*Document passage*.

== Segment start ==

But if there’s a silver lining here, it’s that there’s an installed base of more than 10,000 Mooneys out there. Supporting those airframes represents a viable business and some of Meijing’s investment went into online inventory control and parts manufacturing. I wouldn’t expect a fleet that large to be orphaned because fleets smaller than that still soldier on. The factory still has the capacity for outside aerospace work, which it has done a lot of over the years.

And here, Mooney’s checkered history might provide comfort. For nearly a century, this company gives cats a bad name. It has simply refused to stay dead. As for new airplanes, well, knowing what you know, would you buy one? That’s the question people selling them will have to answer convincingly. Not a job I’d want, thanks very much.

Other AVwebflash Articles

24 COMMENTS

  1. With apologies to Wendy’s, “parts is parts.” And there’s money to be made in the sale of parts – particularly when the kite tail is 10,000 units long.
    Viva the PMA!

== Segment end ==

*Supplied data*.
== Segment start ==

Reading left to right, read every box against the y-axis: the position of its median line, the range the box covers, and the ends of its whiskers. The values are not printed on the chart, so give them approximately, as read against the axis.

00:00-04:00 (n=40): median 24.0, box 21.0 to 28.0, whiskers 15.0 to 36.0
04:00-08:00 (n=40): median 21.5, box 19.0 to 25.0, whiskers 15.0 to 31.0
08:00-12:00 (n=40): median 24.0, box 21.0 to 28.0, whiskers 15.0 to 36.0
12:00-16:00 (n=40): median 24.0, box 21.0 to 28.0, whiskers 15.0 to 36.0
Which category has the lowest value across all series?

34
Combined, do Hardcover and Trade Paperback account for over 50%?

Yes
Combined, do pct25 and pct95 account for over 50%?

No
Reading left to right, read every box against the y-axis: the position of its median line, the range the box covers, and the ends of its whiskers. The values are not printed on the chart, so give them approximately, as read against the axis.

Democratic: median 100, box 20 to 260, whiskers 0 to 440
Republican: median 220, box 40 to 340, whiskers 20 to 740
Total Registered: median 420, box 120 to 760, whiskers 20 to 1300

== Segment end ==

*What to do*.
• A. Can you repeat the passage about Mooney aircraft word for word, from start to finish?
• B. Could you switch "whiskers" to "tails" in the rows starting at the one containing "Democratic: median 100, box" and ending at the final row, then give back only those rows with nothing else changed?
The text and the rows come from unrelated sources.

*Solutions for each task*.
• A.
But if there’s a silver lining here, it’s that there’s an installed base of more than 10,000 Mooneys out there. Supporting those airframes represents a viable business and some of Meijing’s investment went into online inventory control and parts manufacturing. I wouldn’t expect a fleet that large to be orphaned because fleets smaller than that still soldier on. The factory still has the capacity for outside aerospace work, which it has done a lot of over the years.

And here, Mooney’s checkered history might provide comfort. For nearly a century, this company gives cats a bad name. It has simply refused to stay dead. As for new airplanes, well, knowing what you know, would you buy one? That’s the question people selling them will have to answer convincingly. Not a job I’d want, thanks very much.

Other AVwebflash Articles

24 COMMENTS

  1. With apologies to Wendy’s, “parts is parts.” And there’s money to be made in the sale of parts – particularly when the kite tail is 10,000 units long.
    Viva the PMA!

• B.
Democratic: median 100, box 20 to 260, tails 0 to 440
Republican: median 220, box 40 to 340, tails 20 to 740
Total Registered: median 420, box 120 to 760, tails 20 to 1300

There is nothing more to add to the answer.